It was to be an ethereal experience. An opportunity to sit on a roof top garden and watch the sunset with one of Saudi Arabia’s leading intellectuals.
It sounded so romantic. I was looking forward to it but I never thought I’d find a little bit of Boston here in the western port city of Jeddah.
It happened twice on a single visit to the house of Dr. Sami Angawi.
Dr. Angawi is an architect, a preservationist, a Sufi leader in the Hijaz region and a descendent of the Prophet Muhammad.
He has been building his house in Jeddah since the 1980s and he says it’s still a work in progress.
Yup. That’s the inside.
Now any Boston resident will tell you that this atrium bears an uncanny resemblance to the interior of the Isabella Stewart Gardner Museum.
Dr. Angawi is involved in preserving the architectural history of Saudi Arabia. Especially in Mecca. There is some concern that old Mecca is being sacrificed to new construction.
The tour of the house continued. This time Dr. Angawi stopped at a drawing of a mosque.
The building looked strangely familiar.
That large bronze dome, the tall red brick minaret that looks like a smoke stack, I’ve seen them before.
Of Course!
It’s the mosque in Roxbury, MA.
I lived in Roxbury for nearly 10 years.

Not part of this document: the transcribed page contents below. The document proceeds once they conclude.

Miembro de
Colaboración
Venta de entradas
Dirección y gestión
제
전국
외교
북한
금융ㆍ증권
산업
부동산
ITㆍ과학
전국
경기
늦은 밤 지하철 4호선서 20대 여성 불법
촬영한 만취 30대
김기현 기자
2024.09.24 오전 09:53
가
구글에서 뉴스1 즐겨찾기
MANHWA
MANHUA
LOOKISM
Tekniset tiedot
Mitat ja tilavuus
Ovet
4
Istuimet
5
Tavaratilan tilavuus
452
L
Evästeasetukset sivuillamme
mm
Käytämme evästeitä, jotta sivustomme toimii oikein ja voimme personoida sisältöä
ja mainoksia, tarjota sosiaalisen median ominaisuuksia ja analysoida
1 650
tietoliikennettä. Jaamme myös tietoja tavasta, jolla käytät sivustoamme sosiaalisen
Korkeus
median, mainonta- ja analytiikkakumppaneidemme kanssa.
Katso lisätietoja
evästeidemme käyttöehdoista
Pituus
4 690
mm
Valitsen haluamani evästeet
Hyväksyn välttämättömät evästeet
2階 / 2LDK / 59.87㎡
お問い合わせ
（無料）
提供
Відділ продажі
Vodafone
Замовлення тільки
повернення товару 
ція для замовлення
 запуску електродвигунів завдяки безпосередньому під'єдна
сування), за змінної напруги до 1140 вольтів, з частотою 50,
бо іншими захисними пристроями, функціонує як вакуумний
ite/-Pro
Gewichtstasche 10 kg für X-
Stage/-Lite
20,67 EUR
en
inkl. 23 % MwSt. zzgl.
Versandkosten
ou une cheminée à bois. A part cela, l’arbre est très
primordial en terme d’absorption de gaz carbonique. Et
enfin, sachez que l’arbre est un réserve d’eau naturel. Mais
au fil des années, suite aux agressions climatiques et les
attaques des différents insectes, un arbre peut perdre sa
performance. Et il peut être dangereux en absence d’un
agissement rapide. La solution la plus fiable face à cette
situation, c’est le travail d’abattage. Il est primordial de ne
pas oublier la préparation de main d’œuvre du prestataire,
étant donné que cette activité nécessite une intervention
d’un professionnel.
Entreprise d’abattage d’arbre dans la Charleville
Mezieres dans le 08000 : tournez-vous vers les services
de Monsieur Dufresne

I watched this very mosque being built.
One of my colleagues on the Gatekeeper’s trip, Christa Case Bryant of the Christian Science Monitor also lives in the neighborhood. She passes it every day on her way to work.
So did I.
Dr. Angawi was involved in the development and construction of the mosque, which generated a heated debate in the neighborhood.
He was in Roxbury the day the mosque was dedicated.
So was I.
We didn’t meet back then.
So it was beyond cool to share a moment at twilight on his roof and watch the Jeddah sky turn into night.